Dokter Ungkap Jangan Minum Kopi Saat Capek, Ini Alasannya
Dokter gizi mengingatkan masyarakat agar tidak berlebihan minum kopi saat tubuh lelah karena dapat memicu dehidrasi dan menguras elektrolit.
dr. Diana Felicia Suganda, M.Kes, Sp. G.K mengingatkan masyarakat agar tidak berlebihan mengonsumsi kopi saat tubuh sedang kelelahan.
Mengapa? Menurutnya, kandungan kafein dalam kopi dapat memicu tubuh kehilangan cairan lebih cepat.
"Justru kalau (minum) kopi ya bikin kita akan merasa ada stimulan sesaat ya (saat lelah itu)," kata ahli gizi lulusan UI itu dalam konferensi pers di Jakarta, Selasa, (19/5/2026).
Ini terjadi lantaran kopi memiliki sifat diuretic. Sifat yang dapat merangsang ginjal memproduksi urine lebih banyak.
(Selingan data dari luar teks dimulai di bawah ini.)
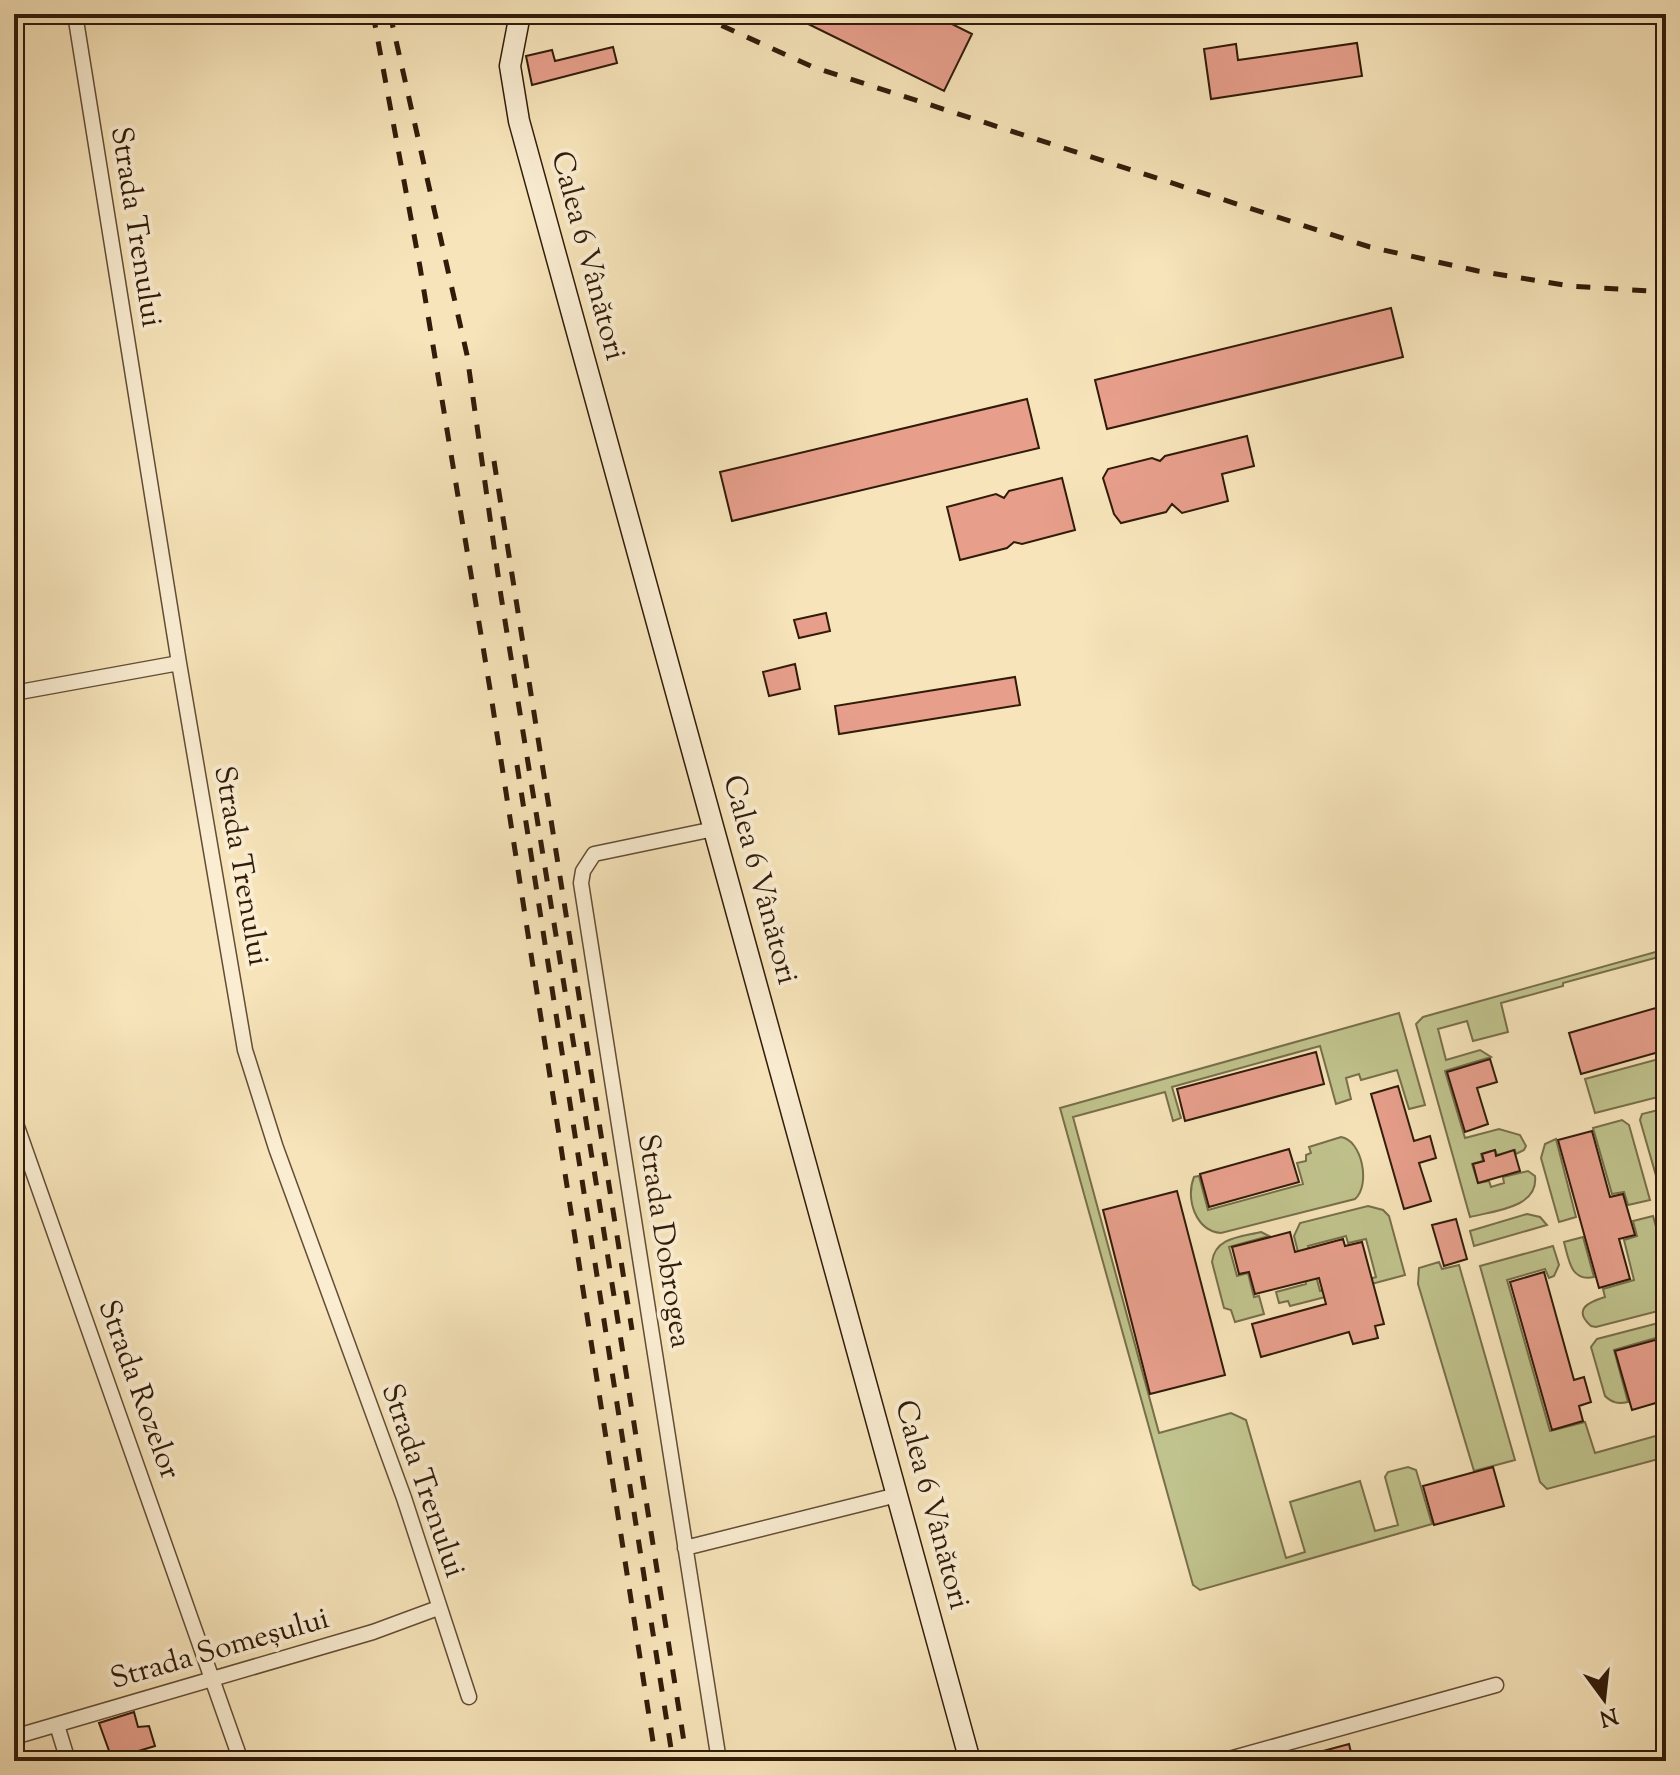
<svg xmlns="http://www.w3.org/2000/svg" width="1680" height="1775" font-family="'Sorts Mill Goudy',serif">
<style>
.green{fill:#c0c38d;stroke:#786f4b;stroke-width:2}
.building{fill:#e79f8c;stroke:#311b09;stroke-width:2}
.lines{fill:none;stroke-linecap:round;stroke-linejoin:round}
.street-casing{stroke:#624d35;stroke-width:17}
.secondary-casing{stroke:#311b09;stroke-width:23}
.street{stroke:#faedd2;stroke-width:14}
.secondary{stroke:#faedd2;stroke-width:20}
.rail{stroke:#311b09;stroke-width:5;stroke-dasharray:14 14;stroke-linecap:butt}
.labels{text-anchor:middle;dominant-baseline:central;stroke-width:8;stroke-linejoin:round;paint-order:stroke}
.street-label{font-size:30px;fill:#311b09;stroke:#faedd2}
</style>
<rect width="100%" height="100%" fill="#f7e4ba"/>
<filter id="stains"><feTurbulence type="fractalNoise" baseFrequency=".0025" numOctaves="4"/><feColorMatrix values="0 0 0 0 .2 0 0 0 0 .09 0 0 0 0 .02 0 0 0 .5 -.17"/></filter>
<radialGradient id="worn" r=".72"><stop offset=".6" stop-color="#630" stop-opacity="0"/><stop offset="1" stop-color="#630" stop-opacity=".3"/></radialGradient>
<path class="green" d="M1666,949V955L1563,983V986L1501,1003L1508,1032L1473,1041L1467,1021L1438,1029L1446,1060L1480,1050L1491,1057L1445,1071L1465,1138L1499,1129L1520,1135L1526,1146L1524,1150L1516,1154L1515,1150L1497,1155L1495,1150L1481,1154L1483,1161L1472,1164L1478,1183L1489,1181L1491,1187L1504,1183L1503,1177L1528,1171L1535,1176C1539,1208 1493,1211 1470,1217L1416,1024L1423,1017Z
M1399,1013L1425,1105L1409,1109L1397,1070L1361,1080L1359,1074L1346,1078L1351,1099L1336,1104L1320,1046L1172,1087L1181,1118L1173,1121L1165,1092L1073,1117L1159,1433L1231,1413L1246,1420L1286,1558L1305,1552L1290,1502L1360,1481L1375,1531L1398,1525L1385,1477L1388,1472L1408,1467L1416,1470L1432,1524L1200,1590L1193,1585L1060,1108Z
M1666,1057V1095L1595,1113L1585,1079Z
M1666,1108V1199L1663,1200L1640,1120L1642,1114Z
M1622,1120L1629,1125L1650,1200L1628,1205L1624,1192L1612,1194L1593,1128Z
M1341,1137C1362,1140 1371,1185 1355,1199L1221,1233C1196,1231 1185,1199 1194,1177L1199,1176L1208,1210L1303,1184L1297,1163L1306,1161V1155L1311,1153L1309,1147Z
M1556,1139L1576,1217L1559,1222L1541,1158L1545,1144Z
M1368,1206L1383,1210L1389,1216L1405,1275L1364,1286L1363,1281L1376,1277L1366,1239L1348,1243L1346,1236L1308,1246L1320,1291L1347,1284L1349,1291L1290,1306L1288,1301L1279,1303L1276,1292L1306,1284L1294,1236L1300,1223Z
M1527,1214L1540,1217L1547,1225L1474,1246L1470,1231Z
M1653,1216L1666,1262V1309L1596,1327L1591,1326C1572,1309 1589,1302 1605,1297L1603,1289L1634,1280L1624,1240L1637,1236L1633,1221Z
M1261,1232L1269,1236L1229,1247L1237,1276L1248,1273L1254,1297L1259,1296L1264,1314L1235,1322L1231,1310L1224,1308L1212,1262C1215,1237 1241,1237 1261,1232Z
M1583,1237L1594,1277C1571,1282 1569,1261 1564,1242Z
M1553,1246L1559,1265L1554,1276L1549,1278L1545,1269L1507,1280L1550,1431L1585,1422L1595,1453L1666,1433V1457L1547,1489L1540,1482L1480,1266Z
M1439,1262L1442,1269L1459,1265L1515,1460L1474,1471L1418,1284L1419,1268Z
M1666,1321V1335L1614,1350L1628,1402C1618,1404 1612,1403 1605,1396L1591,1347L1597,1339Z"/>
<path class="building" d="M788,14H932L972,34L944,91Z
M1357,43L1362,76L1211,99L1204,49L1236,44L1238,60Z
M613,47L617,63L532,85L526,56L552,50L555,61Z
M1391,308L1403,357L1107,429L1095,380Z
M1027,399L1039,448L732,521L720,472Z
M1247,436L1254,466L1222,474L1228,501L1182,513L1172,504L1166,512L1121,523L1114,514L1103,478L1108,469L1152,458L1160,461L1165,456Z
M1062,478L1075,530L1022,544L1014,542L1007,548L960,560L947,507L996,494L1004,498L1009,491Z
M826,613L830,631L799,638L794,620Z
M795,664L800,689L769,696L763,672Z
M1015,677L1020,705L839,734L835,706Z
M1666,1005V1050L1581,1074L1569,1033Z
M1316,1052L1324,1084L1185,1121L1177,1089Z
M1490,1059L1497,1082L1477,1088L1488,1124L1465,1132L1447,1072Z
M1398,1086L1414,1141L1430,1136L1436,1158L1419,1163L1431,1201L1404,1209L1371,1094Z
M1592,1131L1610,1197L1623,1194L1635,1235L1619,1239L1630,1279L1599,1288L1558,1140Z
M1289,1149L1299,1182L1209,1207L1200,1174Z
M1495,1150L1496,1156L1514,1150L1520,1171L1478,1183L1473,1164L1484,1161L1482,1154Z
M1177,1191L1225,1375L1150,1394L1103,1210Z
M1456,1219L1467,1259L1444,1266L1432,1225Z
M1290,1232L1295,1252L1343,1239L1345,1246L1362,1242L1384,1324L1375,1326L1378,1338L1353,1344L1349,1332L1261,1357L1252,1324L1326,1304L1319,1278L1255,1294L1249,1272L1239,1274L1232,1247Z
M1544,1272L1574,1380L1584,1377L1591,1402L1579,1406L1583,1421L1552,1430L1510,1282Z
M1666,1337V1400L1632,1410L1615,1351Z
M1493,1467L1504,1506L1434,1525L1423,1486Z
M134,1712L138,1727L149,1726L155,1746L112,1759L99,1723Z
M1349,1744L1353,1761H1302L1301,1757Z"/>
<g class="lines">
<defs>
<path id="street" d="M75,14L179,663L245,1050L276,1148L404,1498L469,1697
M14,693L179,663
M714,829L594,854L583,871L581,883L719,1761
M14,1118L241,1761
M685,1548L897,1495
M57,1725L68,1761
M14,1737L373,1632L438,1608
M1222,1761L1496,1685"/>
<path id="secondary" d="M520,14L510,66L519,121L970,1761"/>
</defs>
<use href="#street" class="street-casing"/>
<use href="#secondary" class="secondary-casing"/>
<use href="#street" class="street"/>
<use href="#secondary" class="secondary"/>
<path class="rail" d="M373,14L420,267L490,689L656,1761
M390,14L467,355L501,596L600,1207L687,1761
M696,14L813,67L1370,247L1478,271L1570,286L1666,292
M494,461L632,1330
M517,765L673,1761"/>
</g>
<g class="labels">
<g class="street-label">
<text transform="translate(135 227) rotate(81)">Strada Trenului</text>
<text transform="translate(587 256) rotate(75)">Calea 6 Vânători</text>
<text transform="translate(240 866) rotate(80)">Strada Trenului</text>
<text transform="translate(759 880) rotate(75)">Calea 6 Vânători</text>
<text transform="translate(663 1241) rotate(81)">Strada Dobrogea</text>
<text transform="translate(138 1390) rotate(70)">Strada Rozelor</text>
<text transform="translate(422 1481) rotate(71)">Strada Trenului</text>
<text transform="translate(931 1505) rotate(75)">Calea 6 Vânători</text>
<text transform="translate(220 1650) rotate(-16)">Strada Someșului</text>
</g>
</g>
<rect width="1680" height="1775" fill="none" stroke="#f7e4ba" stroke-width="48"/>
<rect x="16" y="16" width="1648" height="1743" fill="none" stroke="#311b09" stroke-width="4"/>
<rect x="24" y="24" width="1632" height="1727" fill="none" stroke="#311b09" stroke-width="2"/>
<g transform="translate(1604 1699) rotate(165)" stroke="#faedd2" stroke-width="6" paint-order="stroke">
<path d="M0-6L14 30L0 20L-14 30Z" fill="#311b09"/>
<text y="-12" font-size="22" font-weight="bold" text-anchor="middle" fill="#311b09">N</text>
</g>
<rect width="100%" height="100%" filter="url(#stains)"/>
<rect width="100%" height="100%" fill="url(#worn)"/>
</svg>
Selain itu, natrium dan cairan tubuh juga lebih mudah keluar melalui urine akibat pengaruh kafein.
Menurut dia, kondisi tersebut membuat elektrolit yang dibutuhkan tubuh untuk menjaga energi, stamina, dan fokus ikut berkurang. Urine yang keluar dalam jumlah lebih banyak juga dapat mempercepat terjadinya dehidrasi.
Meski demikian, dia mengatakan kopi tetap dapat dikonsumsi pada kondisi tertentu, misalnya sebelum berolahraga.
"Jadi memang kalau memang butuh kopi sebagai pre-workout silakan. Tapi pastikan, tadi, rehidrasilah dengan cairan. Cairan cukup, elektrolit juga cukup," ujarnya.
Cairan Mengandung Elektrolit
Dalam kesempatan itu, Diana menyarankan masyarakat, terutama yang rutin berolahraga, lebih memperhatikan asupan cairan yang mengandung elektrolit.
Menurut dia, tubuh membutuhkan empat jenis elektrolit utama, yakni natrium, kalium, kalsium, dan magnesium.
Seluruh senyawa tersebut memiliki fungsi penting yang tidak sepenuhnya dapat digantikan oleh air putih.
Elektrolit berperan menjaga keseimbangan cairan tubuh, mendukung fungsi otot, membantu menjaga tekanan darah, serta mendukung kerja jantung dan sistem saraf.
“Tubuh kita ini unik dan memang kebanyakan (kandungannya) terdiri dari cairan. Justru 60 sampai 65 persen tubuh kita itu isinya cairan yang isinya ada air, darah, plasma dan elektrolit,” tambahnya.
Ia juga mengingatkan kebutuhan cairan setiap orang berbeda-beda dan harus disesuaikan dengan kondisi tubuh serta berat badan masing-masing.